I can see how my parenting style can frighten some of the parents that I’ve encounter.  I come off as brash, expecting my children to have manners, to share communal toys, to be considerate and not hog the playground equipment, and not be the playground bully.  I also expect my children to listen to me when it comes to safety for themselves and others around them. In other words, I’m the parent in the playground. When I warn my oldest son for the third time not to throw sticks down the slide because little kids can come by and get hit with them and he does it anyway, I roar like a lion, (metaphorically of course), and tell him that we’re leaving because he’s not listening, which I warned him that we would leave if he continued.  He would try to run away or try to continue playing hoping that other people around would hinder my actions.  Nope, he should know by now that I’m coming for him and pull him by his arm and forcing him to come.  He would cry and tantrum all the way to the car and other parents see this as like a wildlife story on Nature show seeing the lioness pulling her cub out of the social gathering because he wouldn’t behave.  It’s scary to see a parent parenting their child because in today society, it’s not normal.  It’s usually the child dictating to the parent.

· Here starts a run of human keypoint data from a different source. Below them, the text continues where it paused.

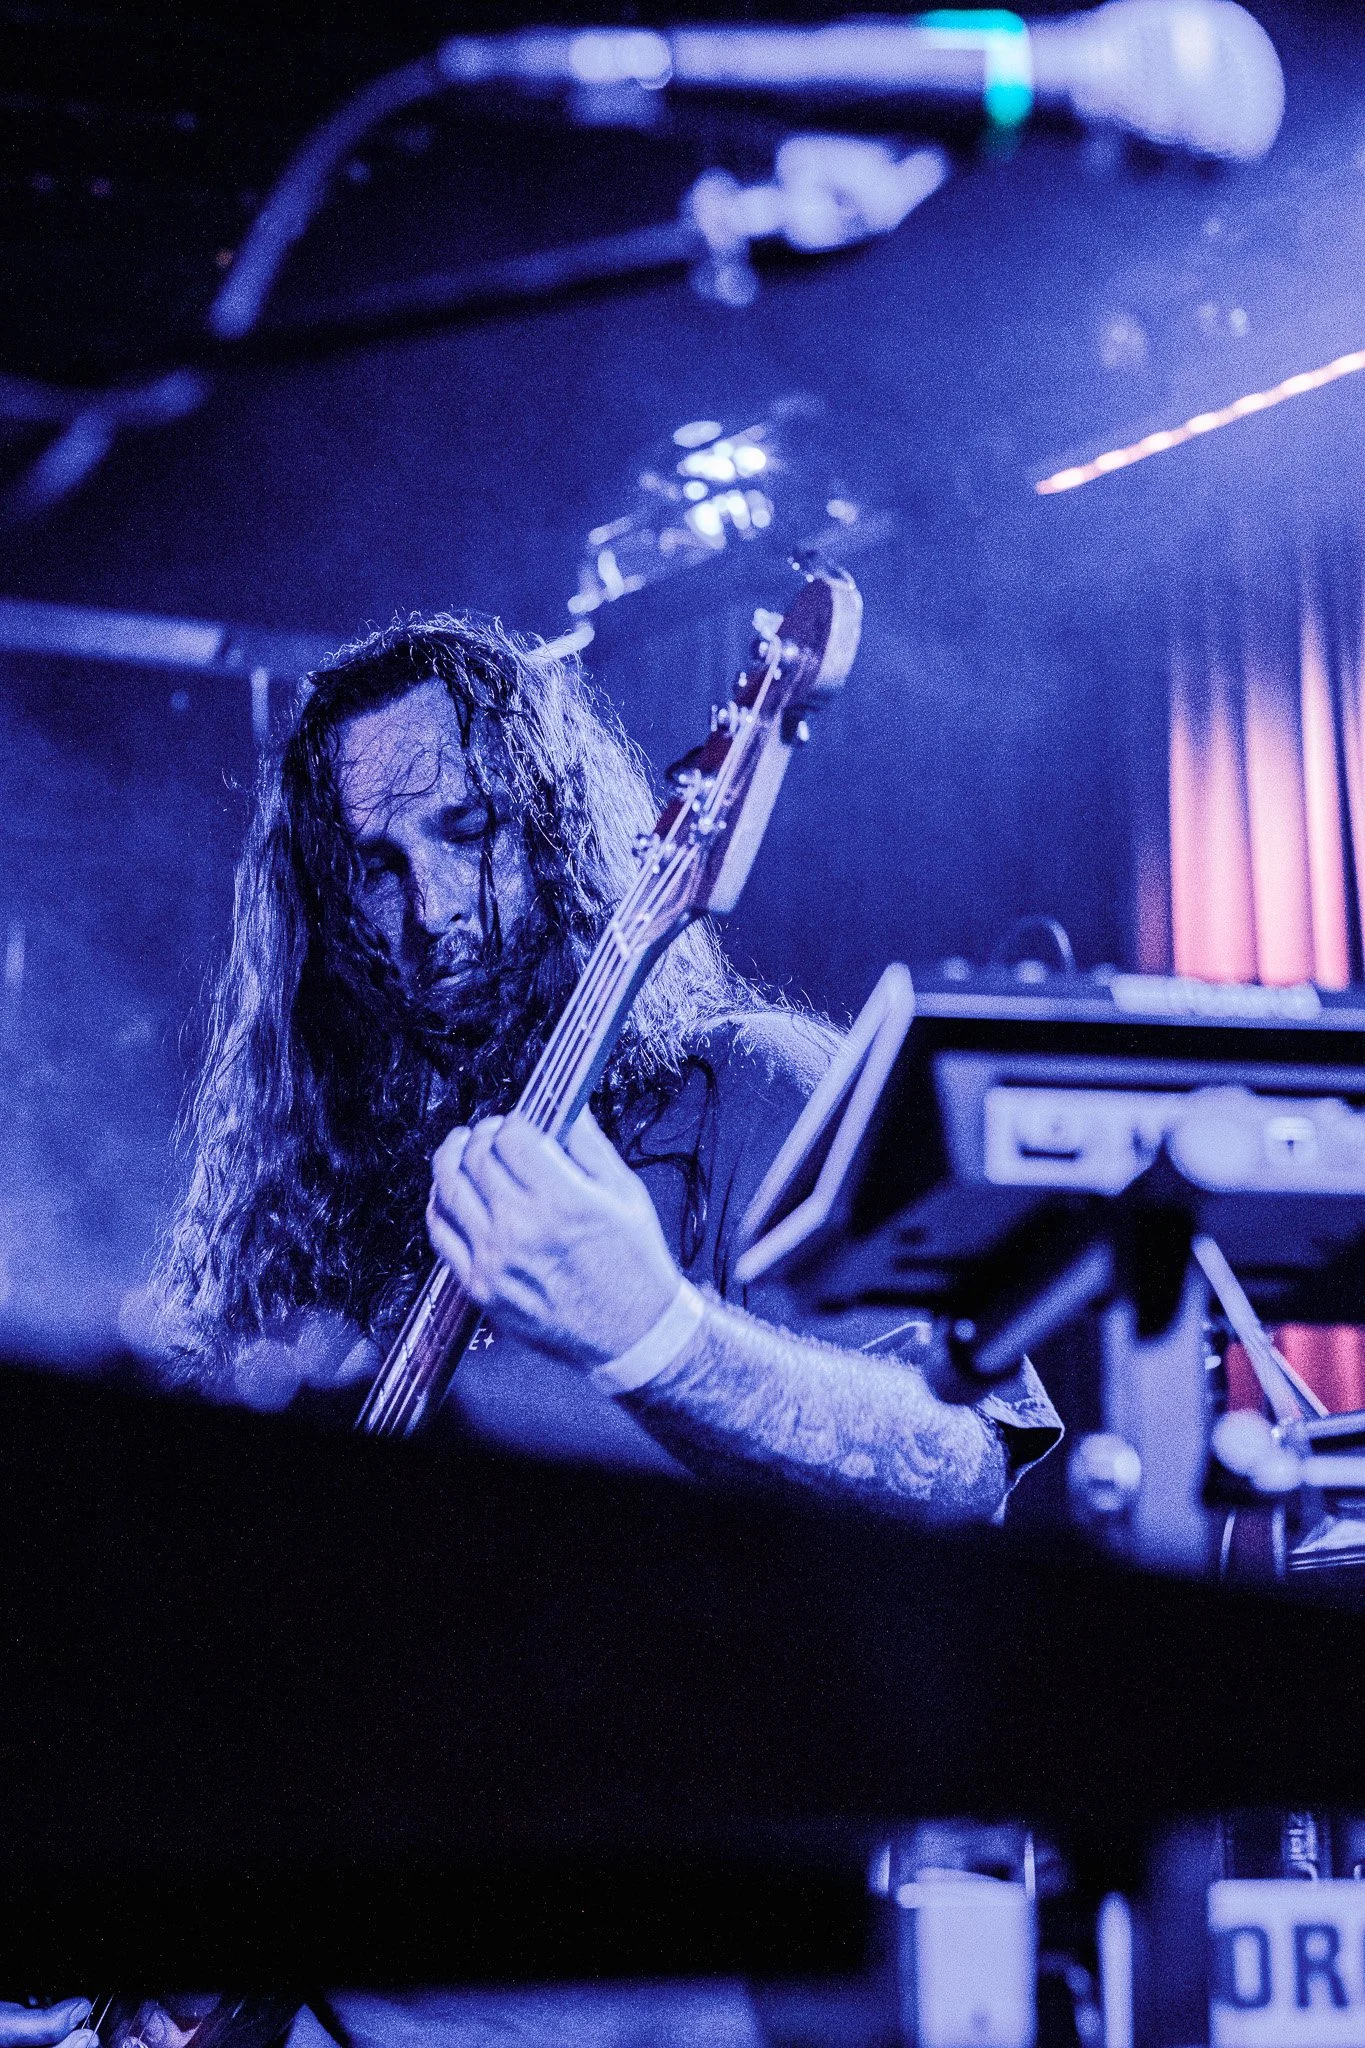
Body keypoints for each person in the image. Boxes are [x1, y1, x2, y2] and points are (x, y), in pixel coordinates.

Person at [150, 611, 1060, 1520]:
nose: (431, 909)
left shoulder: (751, 1087)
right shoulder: (320, 1179)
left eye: (471, 830)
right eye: (380, 868)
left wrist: (656, 1333)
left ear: (558, 828)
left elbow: (960, 1466)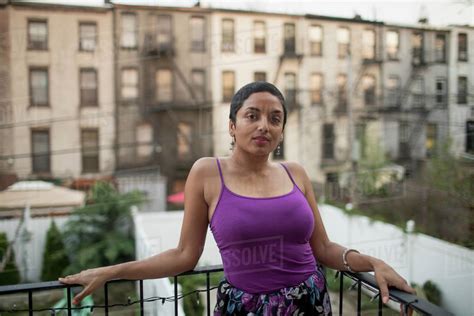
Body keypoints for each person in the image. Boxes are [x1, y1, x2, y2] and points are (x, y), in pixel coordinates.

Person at [60, 82, 415, 315]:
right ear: (232, 125)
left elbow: (322, 249)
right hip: (246, 308)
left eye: (275, 119)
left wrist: (372, 263)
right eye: (252, 115)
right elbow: (185, 256)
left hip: (309, 301)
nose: (264, 125)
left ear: (281, 132)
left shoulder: (297, 173)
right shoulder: (206, 172)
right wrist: (114, 270)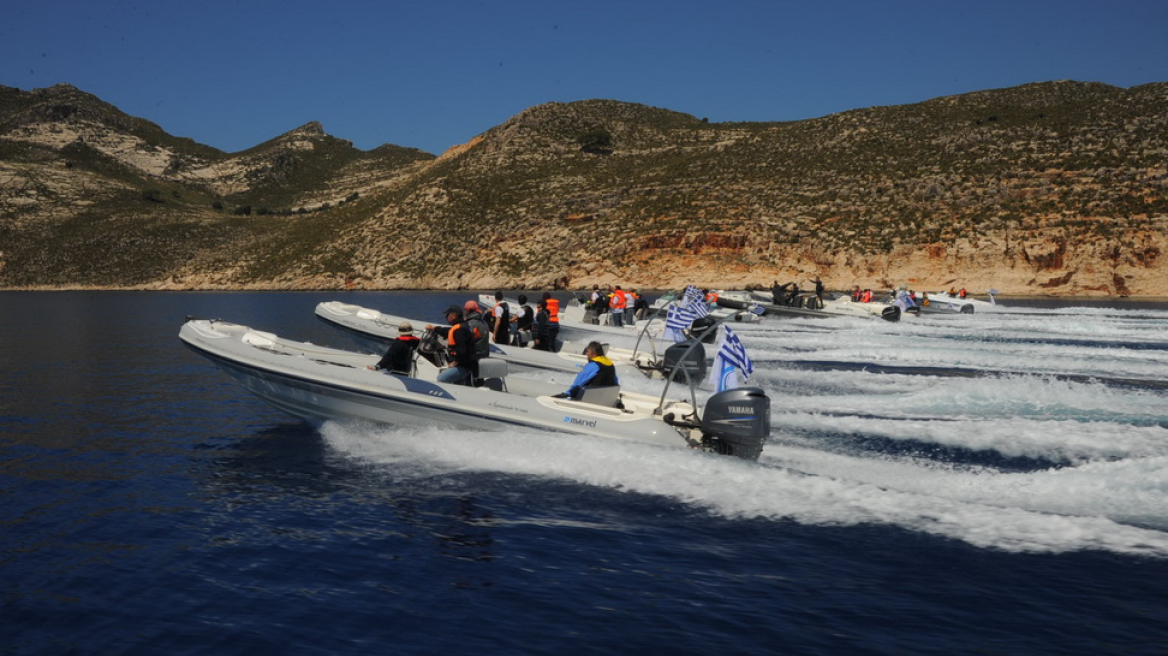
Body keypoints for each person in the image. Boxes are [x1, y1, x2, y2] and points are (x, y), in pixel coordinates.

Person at [426, 306, 479, 385]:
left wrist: (455, 363)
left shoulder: (459, 330)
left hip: (464, 366)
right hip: (466, 364)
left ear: (453, 316)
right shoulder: (462, 326)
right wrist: (434, 328)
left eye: (447, 315)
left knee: (441, 378)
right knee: (458, 385)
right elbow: (447, 331)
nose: (446, 317)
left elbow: (462, 350)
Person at [554, 341, 619, 399]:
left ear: (594, 354)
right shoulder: (609, 363)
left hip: (592, 396)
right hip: (607, 395)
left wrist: (568, 393)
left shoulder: (593, 365)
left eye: (588, 351)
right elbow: (615, 381)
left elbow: (579, 381)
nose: (586, 354)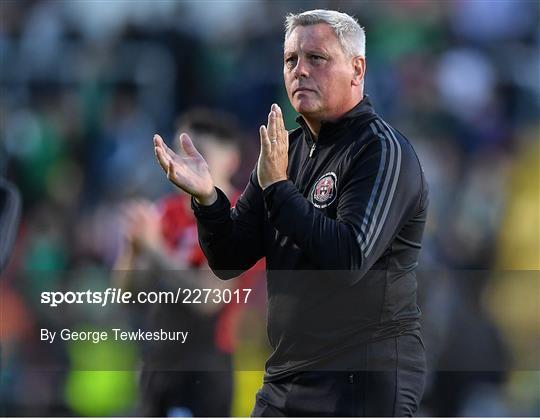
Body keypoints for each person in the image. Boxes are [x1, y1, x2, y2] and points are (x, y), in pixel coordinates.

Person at [153, 9, 429, 417]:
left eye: (316, 58)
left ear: (357, 69)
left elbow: (349, 257)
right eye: (290, 60)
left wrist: (279, 189)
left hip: (363, 377)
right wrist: (209, 199)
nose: (300, 70)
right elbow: (229, 258)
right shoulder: (287, 150)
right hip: (288, 375)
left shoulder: (381, 151)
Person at [115, 109, 250, 416]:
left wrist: (155, 247)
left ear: (231, 159)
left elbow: (207, 298)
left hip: (205, 369)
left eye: (198, 151)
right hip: (159, 362)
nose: (185, 162)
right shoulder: (167, 212)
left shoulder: (239, 215)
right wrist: (133, 249)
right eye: (180, 150)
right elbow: (127, 294)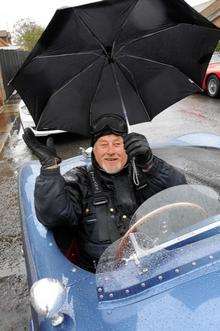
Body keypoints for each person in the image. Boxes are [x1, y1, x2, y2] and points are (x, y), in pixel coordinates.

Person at [23, 114, 186, 271]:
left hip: (156, 263)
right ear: (94, 150)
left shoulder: (143, 171)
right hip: (104, 277)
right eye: (103, 144)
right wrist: (50, 170)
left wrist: (151, 163)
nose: (111, 151)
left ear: (127, 147)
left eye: (117, 144)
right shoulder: (80, 179)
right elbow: (52, 215)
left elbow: (179, 189)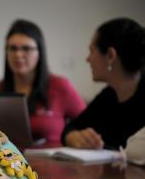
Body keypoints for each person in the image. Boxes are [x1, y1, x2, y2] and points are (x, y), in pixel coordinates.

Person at [0, 19, 86, 143]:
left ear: (39, 52)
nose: (18, 55)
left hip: (52, 160)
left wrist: (72, 137)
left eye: (26, 48)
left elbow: (89, 124)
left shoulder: (60, 86)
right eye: (12, 48)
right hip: (7, 160)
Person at [62, 17, 145, 150]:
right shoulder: (109, 95)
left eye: (91, 51)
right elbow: (72, 127)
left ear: (110, 56)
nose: (87, 59)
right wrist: (73, 137)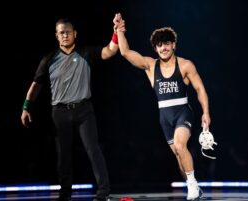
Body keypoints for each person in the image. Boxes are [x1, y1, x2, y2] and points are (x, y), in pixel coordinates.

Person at [21, 14, 122, 201]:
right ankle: (65, 194)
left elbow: (110, 51)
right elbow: (36, 84)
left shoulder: (86, 53)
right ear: (56, 36)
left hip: (84, 110)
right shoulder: (49, 59)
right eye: (61, 33)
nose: (65, 35)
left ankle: (103, 192)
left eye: (68, 32)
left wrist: (116, 32)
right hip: (59, 113)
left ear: (75, 33)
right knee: (63, 155)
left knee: (93, 149)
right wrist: (26, 107)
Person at [116, 18, 210, 200]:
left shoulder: (185, 65)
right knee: (178, 154)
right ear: (155, 48)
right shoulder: (150, 66)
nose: (163, 48)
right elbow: (126, 52)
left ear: (173, 45)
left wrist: (205, 112)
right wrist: (120, 30)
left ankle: (192, 186)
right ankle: (194, 186)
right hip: (164, 117)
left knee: (181, 145)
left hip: (183, 112)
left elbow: (200, 89)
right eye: (159, 45)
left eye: (166, 44)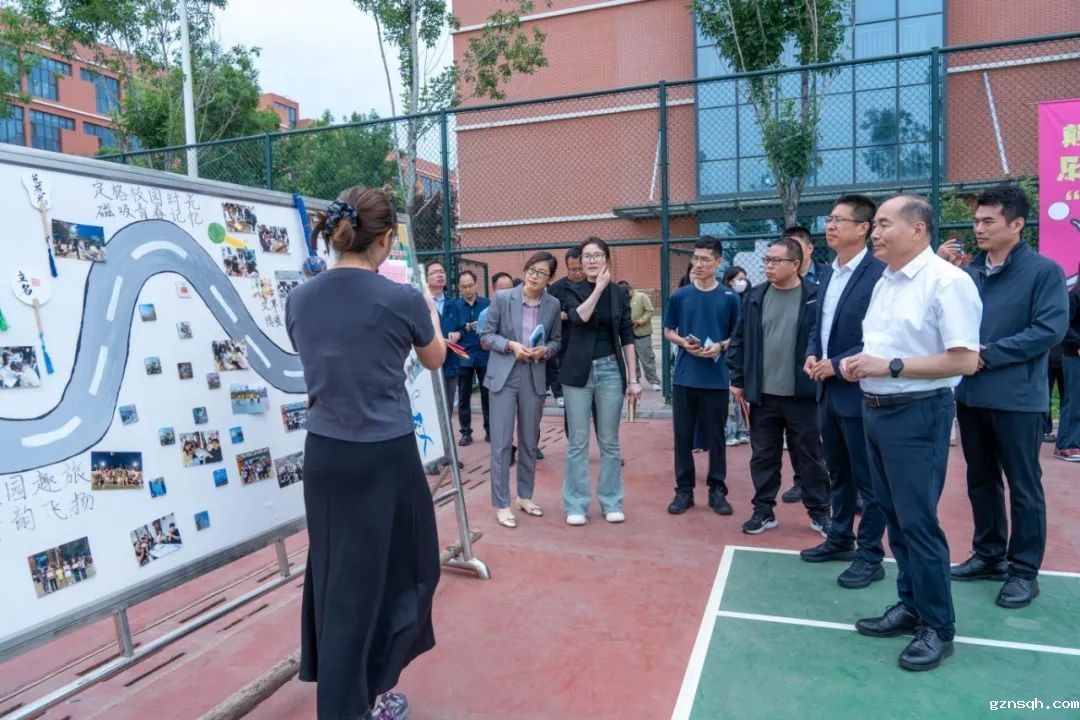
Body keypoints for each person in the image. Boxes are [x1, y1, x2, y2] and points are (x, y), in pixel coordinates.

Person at [286, 186, 447, 718]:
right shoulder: (402, 299)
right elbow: (434, 359)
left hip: (326, 458)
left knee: (339, 584)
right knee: (409, 573)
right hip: (385, 458)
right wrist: (430, 313)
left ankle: (351, 701)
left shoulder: (299, 298)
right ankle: (364, 695)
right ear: (384, 242)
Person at [842, 194, 982, 672]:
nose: (875, 232)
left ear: (918, 229)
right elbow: (885, 347)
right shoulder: (887, 279)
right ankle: (911, 605)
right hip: (876, 411)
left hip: (918, 414)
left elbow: (965, 360)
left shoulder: (948, 282)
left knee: (918, 523)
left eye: (884, 224)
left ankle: (938, 627)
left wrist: (891, 366)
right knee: (894, 518)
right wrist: (861, 363)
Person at [945, 185, 1068, 609]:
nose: (978, 228)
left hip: (1018, 399)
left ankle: (1024, 571)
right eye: (976, 221)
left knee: (1023, 486)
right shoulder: (968, 274)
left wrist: (988, 355)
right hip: (971, 395)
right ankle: (988, 554)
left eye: (988, 221)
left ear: (1016, 224)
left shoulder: (1043, 272)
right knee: (980, 481)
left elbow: (1048, 330)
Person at [799, 194, 889, 590]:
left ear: (863, 228)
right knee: (837, 471)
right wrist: (812, 353)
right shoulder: (827, 273)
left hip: (860, 391)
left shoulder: (880, 274)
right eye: (829, 219)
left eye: (839, 220)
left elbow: (879, 336)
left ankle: (870, 555)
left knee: (868, 480)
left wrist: (836, 364)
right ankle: (839, 538)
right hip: (827, 392)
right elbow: (819, 326)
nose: (830, 226)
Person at [728, 238, 830, 536]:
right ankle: (763, 511)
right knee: (763, 456)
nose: (768, 266)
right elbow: (740, 339)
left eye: (775, 261)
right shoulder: (755, 296)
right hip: (763, 396)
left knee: (810, 456)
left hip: (803, 395)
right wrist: (737, 379)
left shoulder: (815, 297)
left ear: (795, 264)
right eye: (766, 260)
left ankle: (820, 512)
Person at [561, 237, 641, 525]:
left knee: (609, 441)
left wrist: (633, 379)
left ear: (607, 259)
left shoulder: (619, 293)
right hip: (577, 372)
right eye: (587, 256)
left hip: (610, 369)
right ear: (581, 262)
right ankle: (576, 505)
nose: (592, 260)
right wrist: (598, 288)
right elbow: (579, 317)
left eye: (597, 255)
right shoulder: (571, 288)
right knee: (578, 441)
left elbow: (627, 335)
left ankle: (611, 501)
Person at [481, 252, 562, 528]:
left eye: (542, 273)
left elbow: (556, 340)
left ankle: (525, 497)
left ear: (550, 278)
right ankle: (502, 503)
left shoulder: (552, 304)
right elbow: (486, 336)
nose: (534, 276)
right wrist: (511, 345)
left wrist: (544, 351)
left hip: (533, 374)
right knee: (502, 442)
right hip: (504, 376)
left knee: (529, 441)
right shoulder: (503, 298)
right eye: (531, 269)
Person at [664, 238, 741, 516]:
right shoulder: (680, 296)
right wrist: (683, 342)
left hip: (716, 379)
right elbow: (668, 330)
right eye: (695, 258)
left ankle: (717, 489)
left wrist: (720, 346)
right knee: (682, 437)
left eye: (704, 259)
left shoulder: (730, 298)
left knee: (717, 438)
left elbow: (737, 336)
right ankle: (684, 491)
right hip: (684, 378)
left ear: (718, 262)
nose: (698, 264)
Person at [455, 270, 490, 446]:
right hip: (463, 355)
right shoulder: (454, 306)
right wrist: (465, 328)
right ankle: (465, 432)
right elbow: (451, 330)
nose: (467, 290)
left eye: (470, 285)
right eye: (464, 287)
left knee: (488, 395)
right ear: (459, 287)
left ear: (476, 284)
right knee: (464, 396)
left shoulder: (487, 304)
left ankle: (490, 430)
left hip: (484, 354)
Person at [547, 247, 585, 408]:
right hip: (565, 339)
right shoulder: (556, 288)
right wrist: (559, 316)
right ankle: (560, 394)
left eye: (580, 269)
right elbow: (546, 314)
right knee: (561, 369)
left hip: (587, 339)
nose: (578, 273)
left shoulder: (593, 285)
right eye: (573, 269)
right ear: (567, 267)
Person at [426, 259, 463, 416]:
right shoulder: (420, 302)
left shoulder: (453, 304)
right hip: (427, 363)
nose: (439, 275)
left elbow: (462, 327)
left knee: (447, 409)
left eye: (441, 272)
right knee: (429, 409)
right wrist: (440, 341)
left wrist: (458, 334)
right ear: (426, 278)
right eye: (434, 272)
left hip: (450, 363)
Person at [722, 266, 750, 447]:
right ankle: (730, 431)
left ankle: (743, 429)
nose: (743, 282)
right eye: (739, 278)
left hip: (743, 353)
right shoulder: (725, 298)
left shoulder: (747, 299)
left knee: (742, 395)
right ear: (730, 281)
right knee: (730, 395)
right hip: (727, 353)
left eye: (745, 278)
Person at [621, 280, 662, 391]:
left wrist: (641, 321)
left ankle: (654, 382)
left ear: (630, 289)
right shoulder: (621, 300)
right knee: (632, 362)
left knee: (647, 359)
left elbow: (650, 310)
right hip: (628, 336)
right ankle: (635, 381)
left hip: (642, 334)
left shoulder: (641, 296)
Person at [1056, 271, 1080, 461]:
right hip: (1074, 356)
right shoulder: (1074, 296)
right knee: (1074, 401)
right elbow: (1065, 326)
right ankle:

I don’t see the big deal of putting your foot down and saying no or giving boundaries to your children.  More parents are afraid of parenting their children for the fear of some self righteous parent calling CPS on them or being labeled as a bad parent.  More parents are afraid of hurting their child’s feelings and think that setting boundaries will inhibit their child’s true personality.  Children are not as fragile emotional beings as some people think they are.  Children will try to test you to see how much they can get away with and see if you follow through on what you said you are going to do.  When they become too much to handle, these same parents go searching on the internet trying to find out what’s going on with their child’s behavior like they have some type of psychological issues or something.  Most parents seem to be looking for an easy way out of parenting and if it’s letting their child get their way most of the time so be it; it’s better than dealing with a temper tantrum.

So when you hear me ‘roar’ at my children, don’t be frighten.  Don’t think that I’m irrational, irate, or angry.  Most likely, my children did something inappropriate and I’m trying to teach them what is and is not acceptable in society.  I’m doing something that is no longer the norm and that is…parenting my child.